Over the past several years, the number of "gentleman farmers" taking their goods to market has increased as quickly as the variety of heirloom tomatoes sold there.
So, just what is a gentleman farmer? He or she is someone who farms for pleasure, not the need of money. They have an alternate source of income or might have cashed out altogether in search of something to fill time, inflate ego or invoke long-lost roots. For the gentleman farmer, farming is a hobby.
There's nothing necessarily wrong with farming flirtation, but it does become a problem when these farmers set up shop at the local market, competing with and sometimes bleeding those who depend upon the cash for their crops. In spite of the utopian ethos generally associated with local farmers markets, a bureaucracy lurks beyond the idyllic veneer; the laws of supply and demand still apply. Once a market accepts a gentleman farmer, there's one less spot for a young agriculturalist burning to plant and sow for what I consider the right reasons, or for an old-timer who needs the harvest to pay bills and support a family.

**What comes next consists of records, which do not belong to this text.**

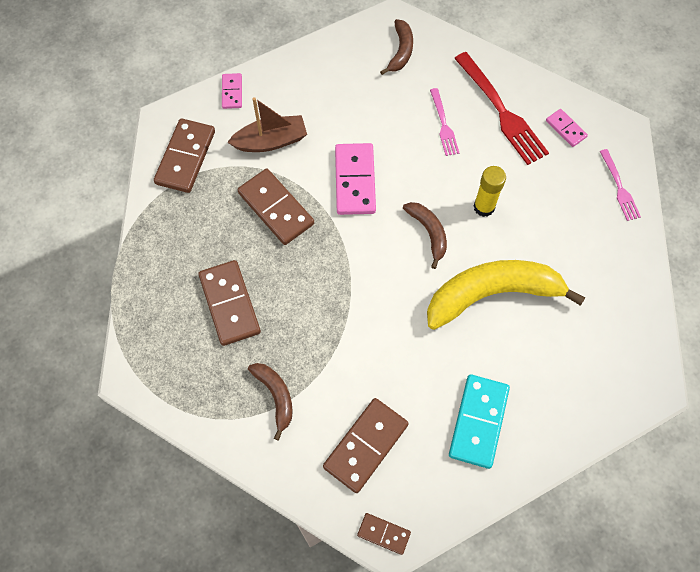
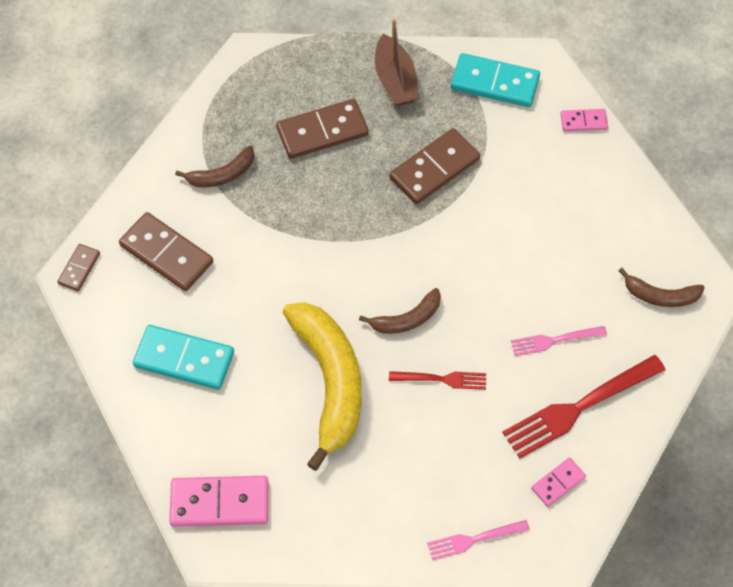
camera: 90 degrees right, 5 degrees down
(186, 157) = (494, 83): brown domino -> turquoise domino
(271, 141) = (520, 161): brown boat -> brown boat (395, 80)
(355, 181) = (472, 245): pink domino -> pink domino (219, 502)
(484, 207) = (441, 379): yellow glue stick -> red fork

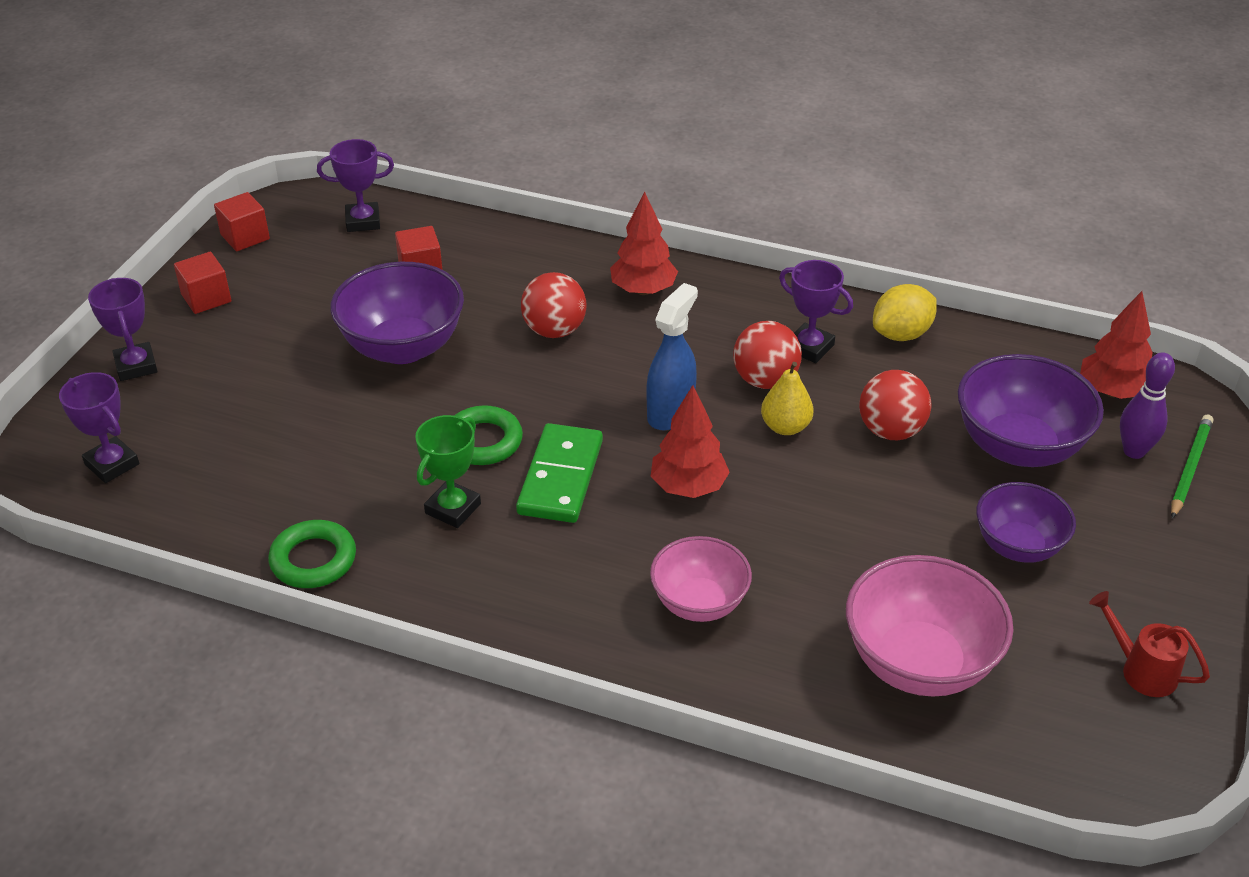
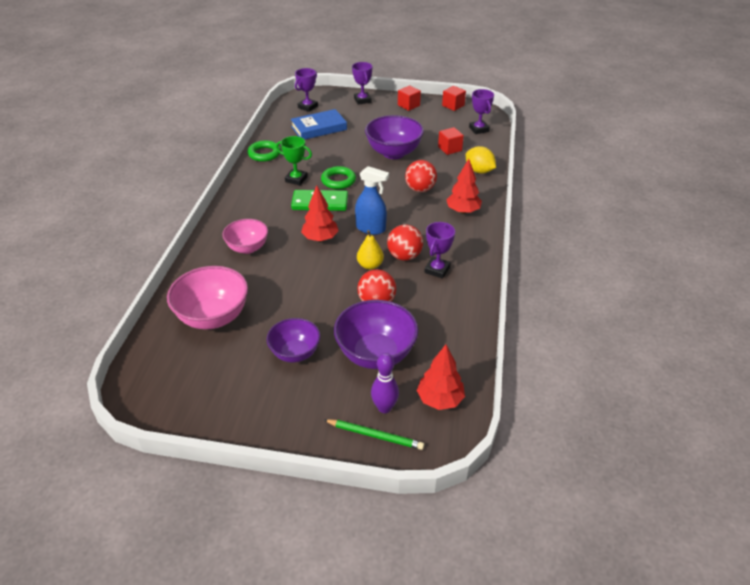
camera: 80 degrees right, 0 degrees up
(136, 366) = (362, 100): purple trophy -> purple trophy turned 75 degrees counterclockwise
(234, 453) = (319, 128): none -> blue book
(901, 334) = (462, 304): yellow lemon -> yellow lemon (479, 171)
(1141, 670) = (208, 401): red watering can -> none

For the past three years, I watched the farmer I worked for suffer through two serious illnesses, pulled muscles and a mysterious shoulder-and-hip ailment. Actually, it was only mysterious because he couldn't afford health insurance. And that's just the physical toll. Last year, the transmissions on both of his beat-up pickups quit, costing him a fine 10 grand. His barn burned to the ground, killing a beloved sow and her newly born piglets. The John Deere wouldn't start and had to be fixed. Implements break. Crops fall short of expectations. Feed has to be purchased. Mortgages and employees must be paid. Expense invoices pile up like potatoes and butternut squash in his cluttered office. "White Cross, North Carolina, where the wind blows, the corn grows and the farmer does owe" goes a saying familiar to those locals trying to eke out an existence on the land.
On the farm, I often witnessed these hobbyists come for advice or to borrow equipment. That's fine and neighborly, but the gentleman farmer's perception of time and place is skewed—in this case, farming is an escape from the pressures of work or life. To the full-time farmer, the pressures of farming and its endless chores are work and life themselves. Who would ever dream of hanging out at an accountant's office, chewing the fat and asking questions about debits and credits just so you could do your neighbor's books next year? Dirt that is not a permanent part of a farmer's fingernails, a newly purchased pickup and an overabundance of unblemished Carhartt clothing are all sure symptoms.
I don't want to sing too vociferously of the serious farmer's plight; there are an untold number of small joys that are experienced daily. Most wouldn't give it up for the world. Let's hope they don't have to.